▶ _TASK_:
Copy the data exactly as it appears, and do not include any pictures.

▶ _SOURCE DATA_:
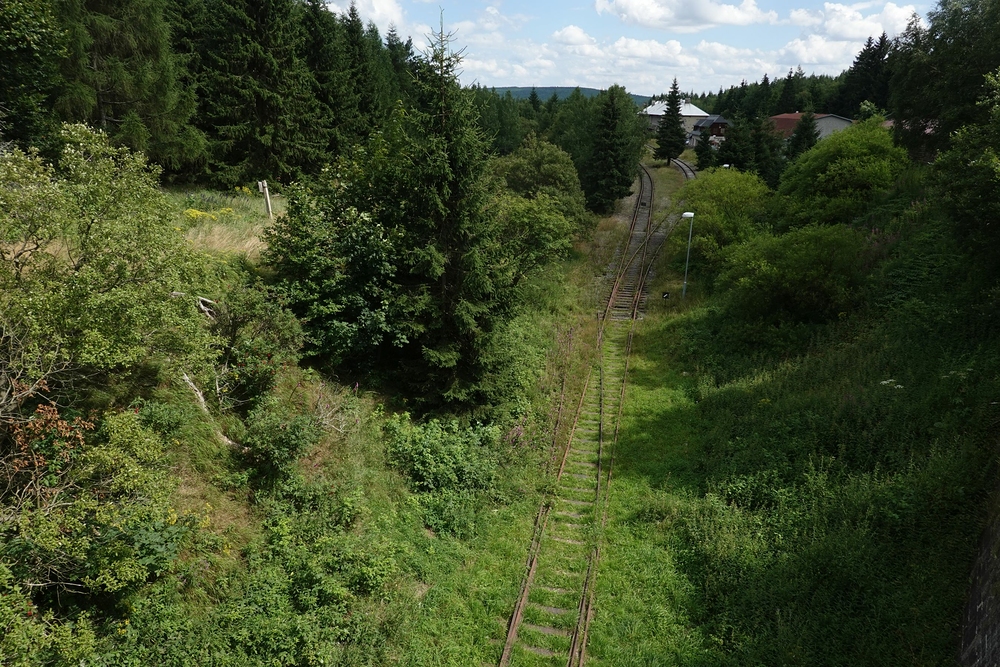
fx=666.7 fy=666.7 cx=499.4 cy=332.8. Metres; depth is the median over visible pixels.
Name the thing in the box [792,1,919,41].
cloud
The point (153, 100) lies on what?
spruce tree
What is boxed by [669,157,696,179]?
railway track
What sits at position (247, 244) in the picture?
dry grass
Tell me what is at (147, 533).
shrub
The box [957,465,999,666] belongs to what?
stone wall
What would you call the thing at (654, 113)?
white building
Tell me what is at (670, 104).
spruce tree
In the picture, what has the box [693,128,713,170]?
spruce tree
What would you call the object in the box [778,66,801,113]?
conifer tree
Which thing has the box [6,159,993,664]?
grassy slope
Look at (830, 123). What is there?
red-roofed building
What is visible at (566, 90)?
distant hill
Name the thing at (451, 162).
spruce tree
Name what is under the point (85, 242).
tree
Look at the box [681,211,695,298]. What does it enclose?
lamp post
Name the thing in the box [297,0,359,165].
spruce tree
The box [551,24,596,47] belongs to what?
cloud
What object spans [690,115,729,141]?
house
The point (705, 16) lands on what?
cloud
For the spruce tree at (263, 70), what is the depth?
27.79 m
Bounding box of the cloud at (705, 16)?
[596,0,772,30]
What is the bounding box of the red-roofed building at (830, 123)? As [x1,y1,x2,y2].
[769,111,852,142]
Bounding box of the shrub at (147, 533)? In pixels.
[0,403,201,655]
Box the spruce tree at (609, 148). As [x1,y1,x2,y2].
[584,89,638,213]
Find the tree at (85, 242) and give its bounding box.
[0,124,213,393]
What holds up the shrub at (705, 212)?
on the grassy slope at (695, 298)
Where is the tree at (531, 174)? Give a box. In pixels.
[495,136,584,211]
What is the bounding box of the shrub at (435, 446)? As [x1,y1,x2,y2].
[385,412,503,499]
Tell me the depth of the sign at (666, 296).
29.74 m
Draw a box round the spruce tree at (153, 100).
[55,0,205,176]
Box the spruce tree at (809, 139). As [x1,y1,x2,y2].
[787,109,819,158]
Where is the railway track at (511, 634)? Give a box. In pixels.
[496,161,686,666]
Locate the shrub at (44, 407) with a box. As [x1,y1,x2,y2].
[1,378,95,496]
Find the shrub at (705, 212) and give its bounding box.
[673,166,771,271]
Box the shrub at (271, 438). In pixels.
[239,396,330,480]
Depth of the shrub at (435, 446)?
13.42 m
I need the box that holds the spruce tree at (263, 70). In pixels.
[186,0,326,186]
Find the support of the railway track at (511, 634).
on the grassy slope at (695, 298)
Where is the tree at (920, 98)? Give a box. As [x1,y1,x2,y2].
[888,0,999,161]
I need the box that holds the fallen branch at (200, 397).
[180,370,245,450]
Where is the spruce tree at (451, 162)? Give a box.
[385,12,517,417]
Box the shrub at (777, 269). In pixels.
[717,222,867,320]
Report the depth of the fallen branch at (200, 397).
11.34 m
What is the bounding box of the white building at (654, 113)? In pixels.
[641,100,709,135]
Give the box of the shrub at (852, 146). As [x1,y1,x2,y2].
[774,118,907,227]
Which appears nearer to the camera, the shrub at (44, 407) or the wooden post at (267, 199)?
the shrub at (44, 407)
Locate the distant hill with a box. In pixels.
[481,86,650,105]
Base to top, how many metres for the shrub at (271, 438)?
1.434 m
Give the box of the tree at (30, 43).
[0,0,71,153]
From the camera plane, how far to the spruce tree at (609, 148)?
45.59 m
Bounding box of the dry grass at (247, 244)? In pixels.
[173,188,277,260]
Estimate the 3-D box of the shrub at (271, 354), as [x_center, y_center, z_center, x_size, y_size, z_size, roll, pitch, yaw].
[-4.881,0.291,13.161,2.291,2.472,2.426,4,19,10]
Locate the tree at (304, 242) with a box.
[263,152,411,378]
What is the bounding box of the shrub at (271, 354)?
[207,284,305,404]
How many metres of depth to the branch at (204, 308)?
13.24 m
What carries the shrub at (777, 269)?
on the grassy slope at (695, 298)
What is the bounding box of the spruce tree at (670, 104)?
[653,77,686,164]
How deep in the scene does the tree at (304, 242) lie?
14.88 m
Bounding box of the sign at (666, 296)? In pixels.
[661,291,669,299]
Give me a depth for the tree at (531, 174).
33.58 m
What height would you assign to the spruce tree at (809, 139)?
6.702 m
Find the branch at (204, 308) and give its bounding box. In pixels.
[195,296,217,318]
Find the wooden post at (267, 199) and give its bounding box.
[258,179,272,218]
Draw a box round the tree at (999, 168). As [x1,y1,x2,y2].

▶ _EXERCISE SOLUTION_:
fx=666.7 fy=666.7 cx=499.4 cy=332.8. Metres; depth is the median over visible pixels.
Name the thing in the box [792,1,919,41].
cloud
The point (153, 100) lies on what?
spruce tree
What is boxed by [669,157,696,179]?
railway track
What sits at position (247, 244) in the picture?
dry grass
Tell me what is at (147, 533).
shrub
The box [957,465,999,666] belongs to what?
stone wall
What would you call the thing at (654, 113)?
white building
Tell me what is at (670, 104).
spruce tree
In the picture, what has the box [693,128,713,170]?
spruce tree
What would you call the object in the box [778,66,801,113]?
conifer tree
Which thing has the box [6,159,993,664]?
grassy slope
Look at (830, 123). What is there?
red-roofed building
What is visible at (566, 90)?
distant hill
Name the thing at (451, 162).
spruce tree
Name what is under the point (85, 242).
tree
Look at the box [681,211,695,298]. What does it enclose?
lamp post
Name the thing in the box [297,0,359,165].
spruce tree
The box [551,24,596,47] belongs to what?
cloud
What object spans [690,115,729,141]?
house
The point (705, 16) lands on what?
cloud
For the spruce tree at (263, 70), what is the depth?
27.79 m
Bounding box of the cloud at (705, 16)?
[596,0,772,30]
What is the bounding box of the red-roofed building at (830, 123)? As [x1,y1,x2,y2].
[769,111,852,142]
Bounding box of the shrub at (147, 533)? In pixels.
[0,403,201,655]
Box the spruce tree at (609, 148). As [x1,y1,x2,y2].
[584,89,638,213]
Find the tree at (85, 242) and give its bounding box.
[0,124,213,393]
What holds up the shrub at (705, 212)?
on the grassy slope at (695, 298)
Where is the tree at (531, 174)? Give a box. In pixels.
[495,136,584,211]
What is the bounding box of the shrub at (435, 446)? As [x1,y1,x2,y2].
[385,412,503,499]
Tell me the depth of the sign at (666, 296).
29.74 m
Draw a box round the spruce tree at (153, 100).
[55,0,205,176]
Box the spruce tree at (809, 139). As [x1,y1,x2,y2].
[787,109,819,158]
Where is the railway track at (511, 634)? Give a box. In pixels.
[496,161,686,666]
Locate the shrub at (44, 407) with a box. As [x1,y1,x2,y2].
[1,378,95,496]
Find the shrub at (705, 212) and give its bounding box.
[673,166,771,271]
Box the shrub at (271, 438). In pixels.
[239,396,330,480]
Depth of the shrub at (435, 446)?
13.42 m
I need the box that holds the spruce tree at (263, 70). In pixels.
[186,0,326,186]
Find the support of the railway track at (511, 634).
on the grassy slope at (695, 298)
Where is the tree at (920, 98)? Give a box. As [x1,y1,x2,y2].
[888,0,999,161]
I need the box that holds the fallen branch at (200, 397).
[180,370,245,450]
Where is the spruce tree at (451, 162)? Give a box.
[385,12,517,417]
Box the shrub at (777, 269). In pixels.
[717,222,867,320]
Report the depth of the fallen branch at (200, 397).
11.34 m
What is the bounding box of the white building at (654, 113)? In pixels.
[641,100,709,135]
Give the box of the shrub at (852, 146). As [x1,y1,x2,y2].
[774,118,907,227]
Which appears nearer to the camera, the shrub at (44, 407) or the wooden post at (267, 199)?
the shrub at (44, 407)
Locate the distant hill with a box. In pixels.
[481,86,650,105]
Base to top, how many metres for the shrub at (271, 438)?
1.434 m
Give the box of the tree at (30, 43).
[0,0,71,153]
From the camera plane, how far to the spruce tree at (609, 148)?
45.59 m
Bounding box of the dry grass at (247, 244)? In pixels.
[173,188,277,260]
Estimate the 3-D box of the shrub at (271, 354), as [x_center, y_center, z_center, x_size, y_size, z_size, roll, pitch, yaw].
[-4.881,0.291,13.161,2.291,2.472,2.426,4,19,10]
Locate the tree at (304, 242) with a box.
[263,152,411,378]
What is the bounding box of the shrub at (271, 354)?
[207,284,305,404]
How many metres of depth to the branch at (204, 308)?
13.24 m
What carries the shrub at (777, 269)?
on the grassy slope at (695, 298)
What is the bounding box of the spruce tree at (670, 104)?
[653,77,686,164]
How deep in the scene does the tree at (304, 242) lie?
14.88 m
Bounding box of the sign at (666, 296)? In pixels.
[661,291,669,299]
Give me a depth for the tree at (531, 174).
33.58 m
What height would you assign to the spruce tree at (809, 139)?
6.702 m
Find the branch at (204, 308) and give its bounding box. In pixels.
[195,296,217,318]
Find the wooden post at (267, 199) and give its bounding box.
[258,179,272,218]
Draw a box round the tree at (999, 168). As [x1,y1,x2,y2].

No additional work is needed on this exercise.